Here is a sample snippet of the code identical to what we have coded currently
SET TRANSACTION ISOLATION LEVEL READ UNCOMMITTED
BEGIN TRANSACTION
SAVE TRANSACTION Tran1
DELETE FROM Tab1
WHERE CurrentDate = '01-Jan-2024'
INSERT INTO Tab1 (col1, col2, col3)
SELECT cola, colb, colc
FROM Tab2
INNER JOIN Tab3 ON (Tab3.Cola = Tab2.Cola)
WHERE NOT EXISTS (SELECT NULL
FROM Tab1
WHERE Tab1.Col1 = Tab2.Cola
AND Tab1.CurrentDate = '01-Jan-2024')
Some points about the code snippet:
- The
DELETE
ensures there will no data inTab1
for the date being processed - I also understand that insert order is not guaranteed to be the same as result set order but that is not of concern in this scenario
Now for my questions:
- My understanding has always been
INSERT
of rows does not begin until the dataset has been retrieved from the subquery. Is this correct? - If this is not correct, I am at least guaranteed that there is no chance of the subquery reading Tab1 “seeing” the rows being inserted into
Tab1
. This would make the final output totally unpredictable. Is this correct?
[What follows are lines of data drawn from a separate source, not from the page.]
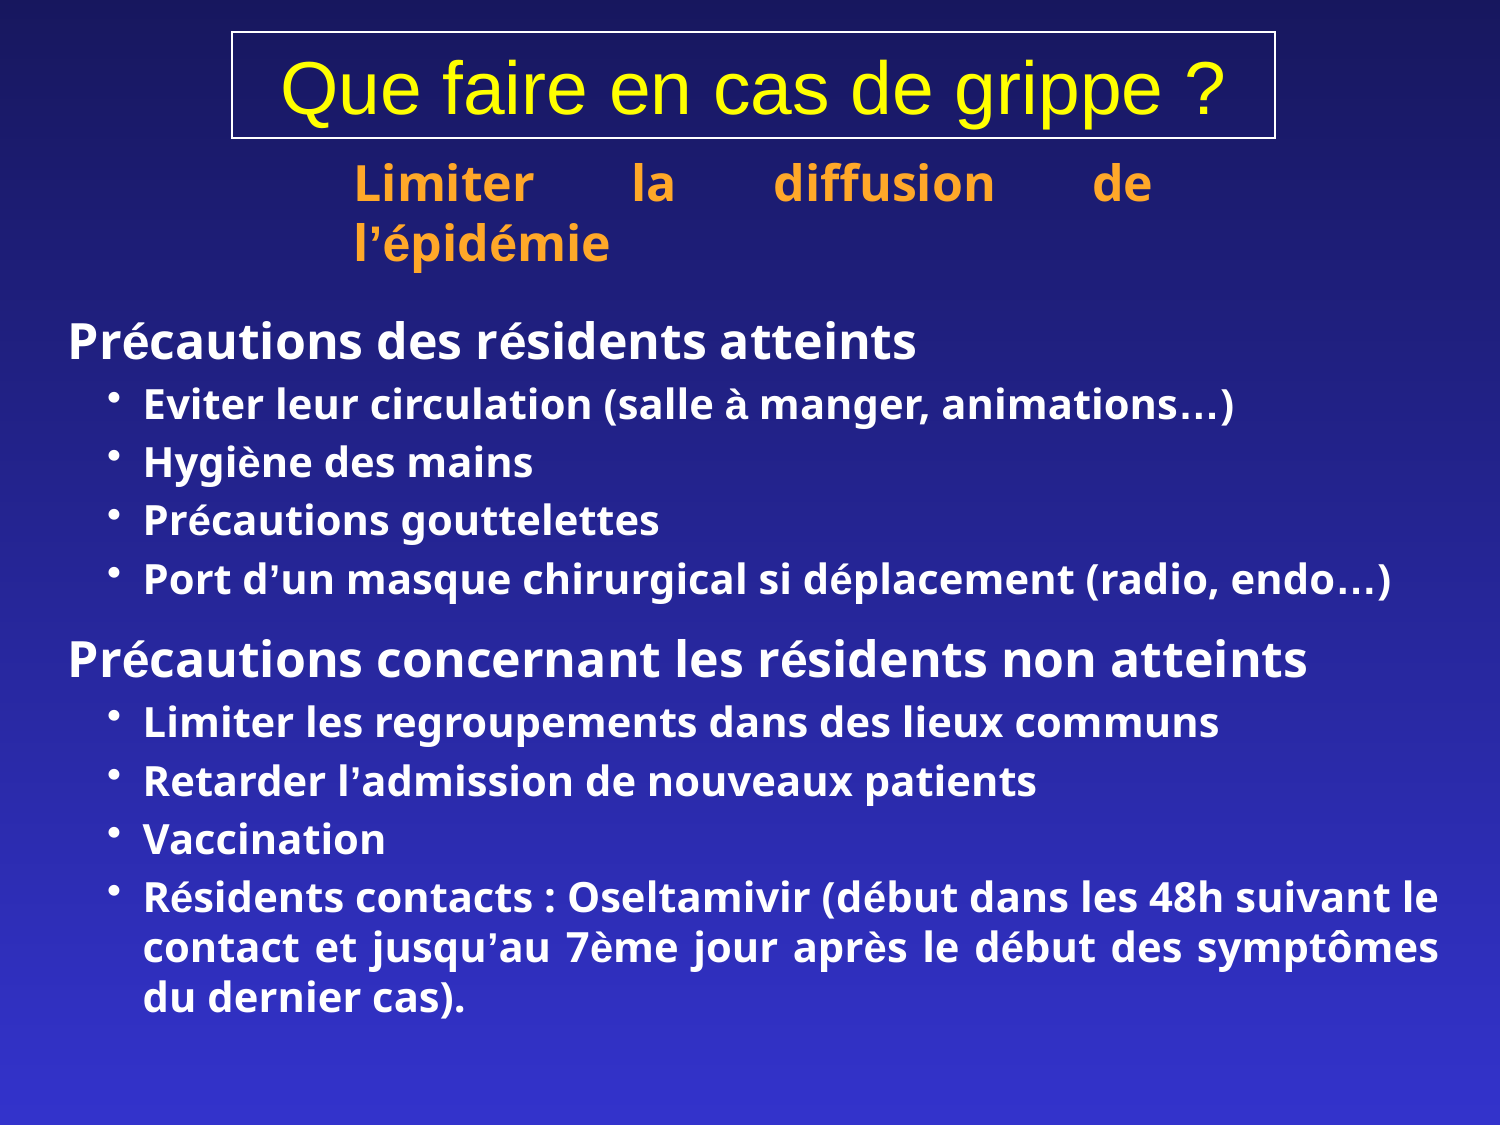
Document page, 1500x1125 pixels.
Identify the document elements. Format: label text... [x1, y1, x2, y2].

text_box Précautions des résidents atteints Eviter leur circulation (salle à manger, animations…) Hygiène des mains Précautions gouttelettes Port d’un masque chirurgical si déplacement (radio, endo…) Précautions concernant les résidents non atteints Limiter les regroupements dans des lieux communs Retarder l’admission de nouveaux patients Vaccination Résidents contacts : Oseltamivir (début dans les 48h suivant le contact et jusqu’au 7ème jour après le début des symptômes du dernier cas). [52, 301, 1455, 1029]
title Que faire en cas de grippe ? [231, 31, 1276, 139]
text_box Limiter la diffusion de l’épidémie [338, 144, 1169, 280]
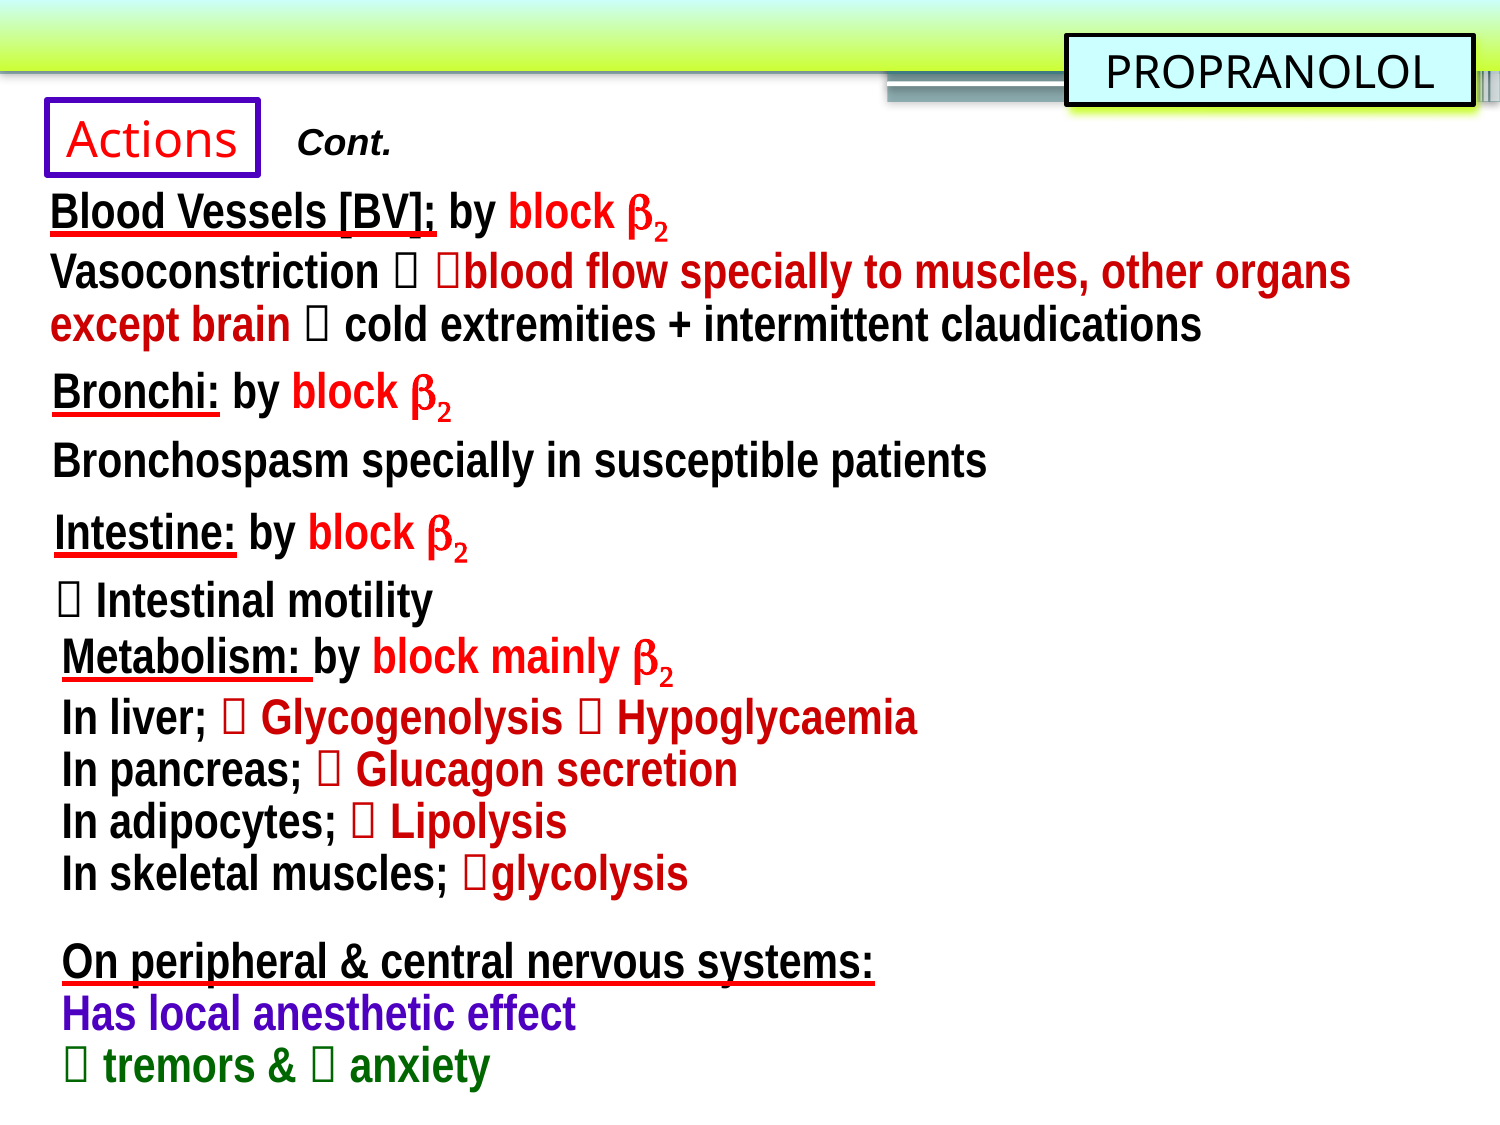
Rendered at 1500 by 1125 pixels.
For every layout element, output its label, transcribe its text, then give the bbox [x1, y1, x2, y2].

text_box Cont. [281, 110, 408, 171]
text_box PROPRANOLOL [1066, 35, 1474, 105]
text_box Intestine: by block b2  Intestinal motility [39, 492, 919, 636]
text_box Blood Vessels [BV]; by block b2 Vasoconstriction  blood flow specially to muscles, other organs except brain  cold extremities + intermittent claudications [35, 187, 1489, 359]
text_box Actions [46, 99, 258, 175]
text_box Metabolism: by block mainly b2 In liver;  Glycogenolysis  Hypoglycaemia In pancreas;  Glucagon secretion In adipocytes;  Lipolysis In skeletal muscles; glycolysis [46, 632, 1500, 908]
text_box [0, 0, 1500, 72]
text_box Bronchi: by block b2 Bronchospasm specially in susceptible patients [37, 359, 1046, 495]
text_box On peripheral & central nervous systems: Has local anesthetic effect  tremors &  anxiety [46, 928, 1500, 1100]
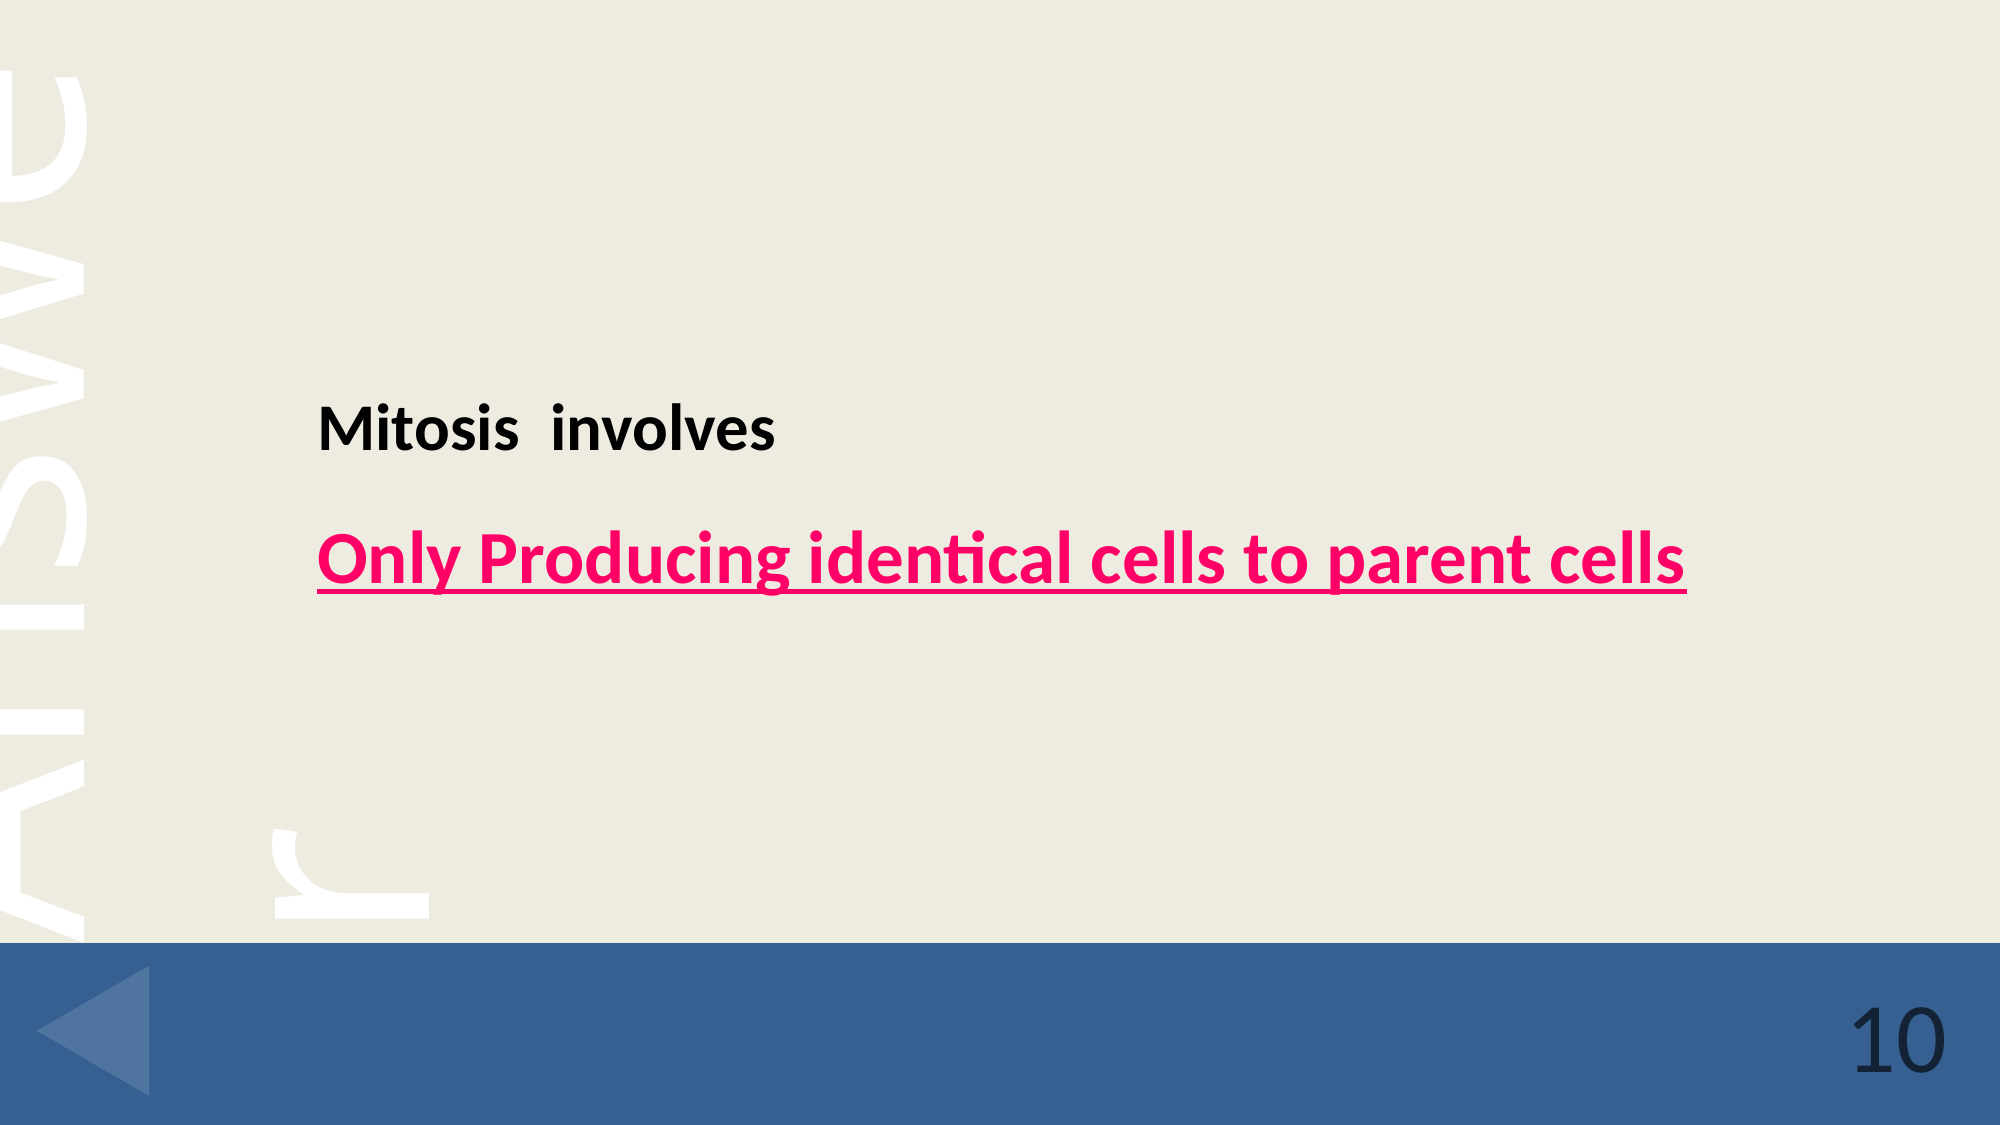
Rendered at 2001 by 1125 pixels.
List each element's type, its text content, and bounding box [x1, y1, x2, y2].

list 10 [1494, 967, 1963, 1097]
list Mitosis involves Only Producing identical cells to parent cells [302, 307, 1760, 636]
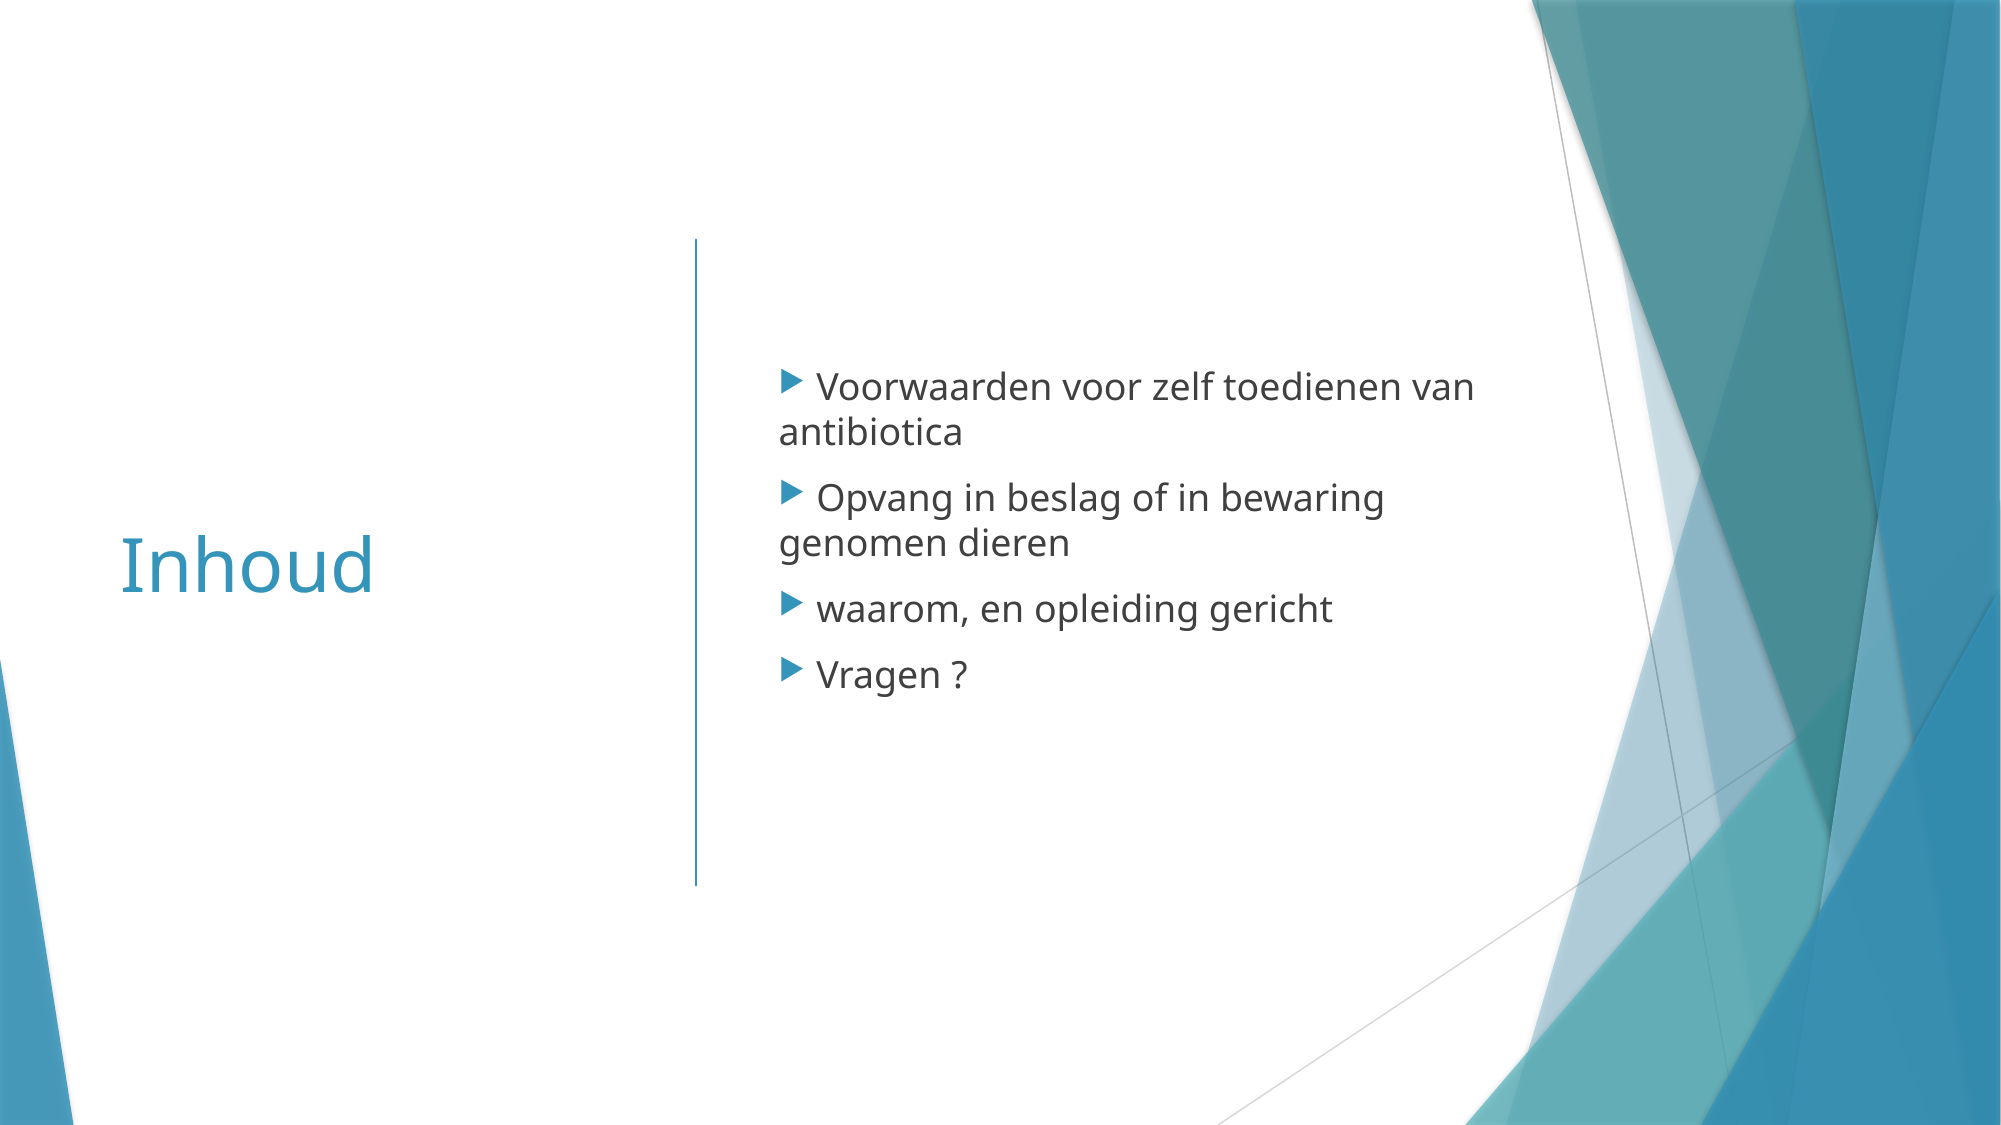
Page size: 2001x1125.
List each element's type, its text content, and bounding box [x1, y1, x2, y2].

The reason I ask these questions, we are seeing totally different output each month in Tab1
. We expect this to be constant but we are seeing rows being excluded in some months and the very same rows that excluded one month are added back the next month.
Another wrinkle here is that I am using the READ UNCOMMITTED
isolation level. I use this sparingly and can guarantee that Tab1 sees no activity during the times we run this. Does this isolation change any of the responses to the questions above?